On the other hand, our result and the model that accommodates them are inconsistent with models that include a high level of allosteric cooperativity between the monomers intrinsic to mechanism.[18−20] To provide an illustration of such inconsistency, consider a heterodimeric modified Q cycle model[18] which postulates a number of obligatory events that force a specific electron transfer sequence involving dismutation of partial products formed sequentially in every monomer. According to this model, the complexes in which one monomer is partially or fully inactivated should lose the postulated multiturnover enzymatic competence. Furthermore, the cross-inactivated complexes relying just on a cross-dimer electron transfer should not be active either. In fact, it seems that this electron transfer sequence needs to be forbidden upon the multiple turnovers for the model to work. However, as the authors of this model propose, this sequence alone is sufficient to sustain the cytochrome bc1-dependent photosynthetic growth of bacterial cells.[5]
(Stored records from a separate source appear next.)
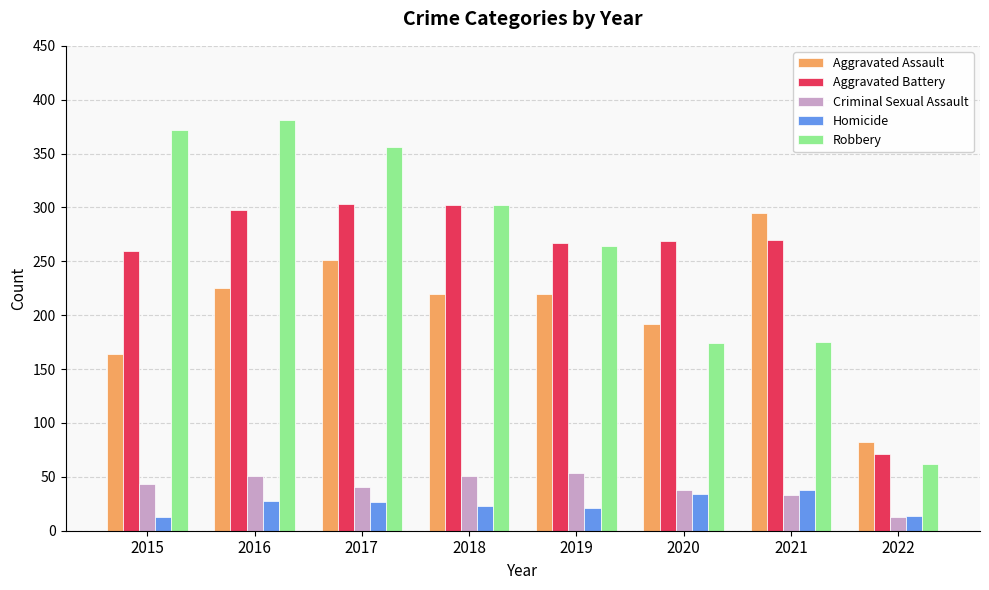

What are all the series names shown in the legend?

Aggravated Assault, Aggravated Battery, Criminal Sexual Assault, Homicide, Robbery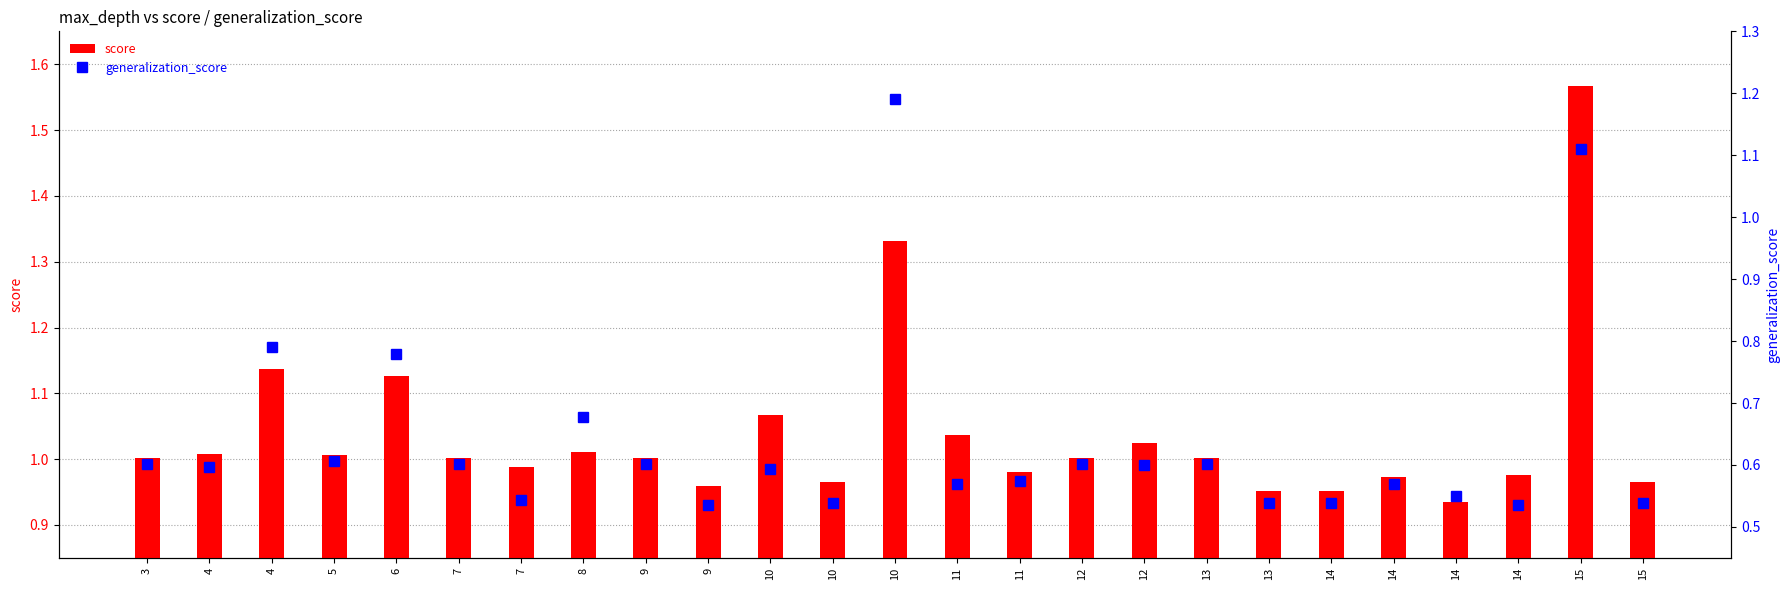

Is it true that generalization_score equals 0.6 at 5?

True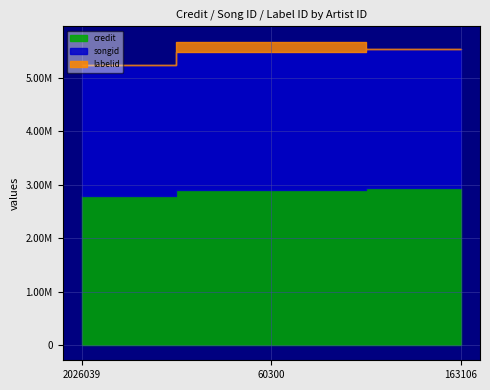

Which series has the widest spread of values?

labelid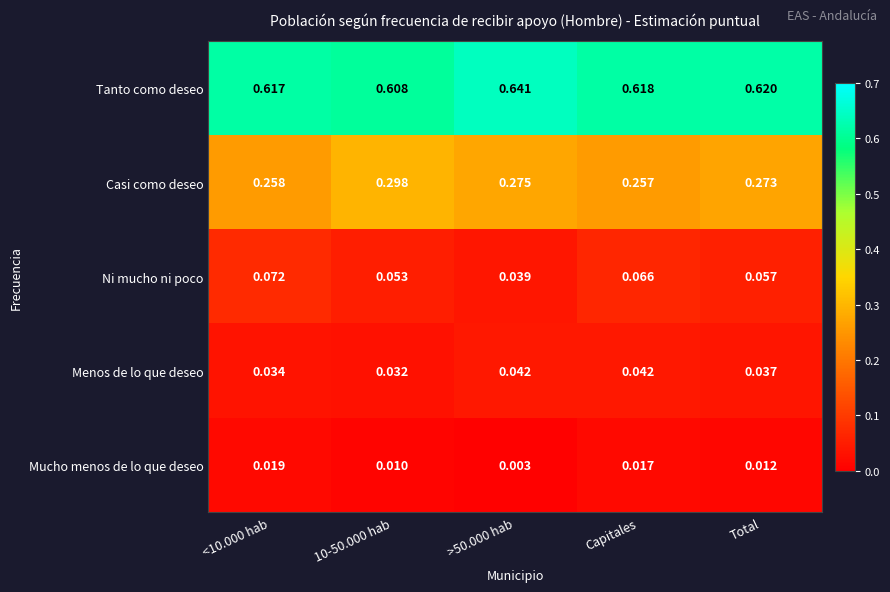

How many data points does each series have?

5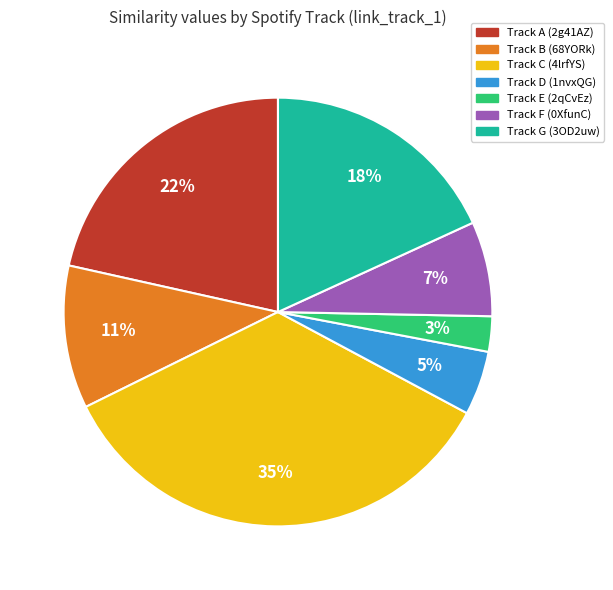

How many segments does this pie chart have?

7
If indeed the cross-dimer electron transfer alone is capable of supporting the cytochrome bc1-dependent growth of the cells, it would further strengthen the concept, central to our model, of free distribution of electrons between the catalytic sites, as it would provide an ultimate proof of a built in redundancy which allows physiological function of the protein even after the operational damage of its parts. The only requirement that needs to be met is a preservation of the electronic communication between the sites supporting the Q cycle. While this flexibility is a clear advantage to redundancy (and possibly to suppression of ROS generation), there is evidence of further robustness of cytochrome bc1 as shown recently in plant chloroplasts.[21]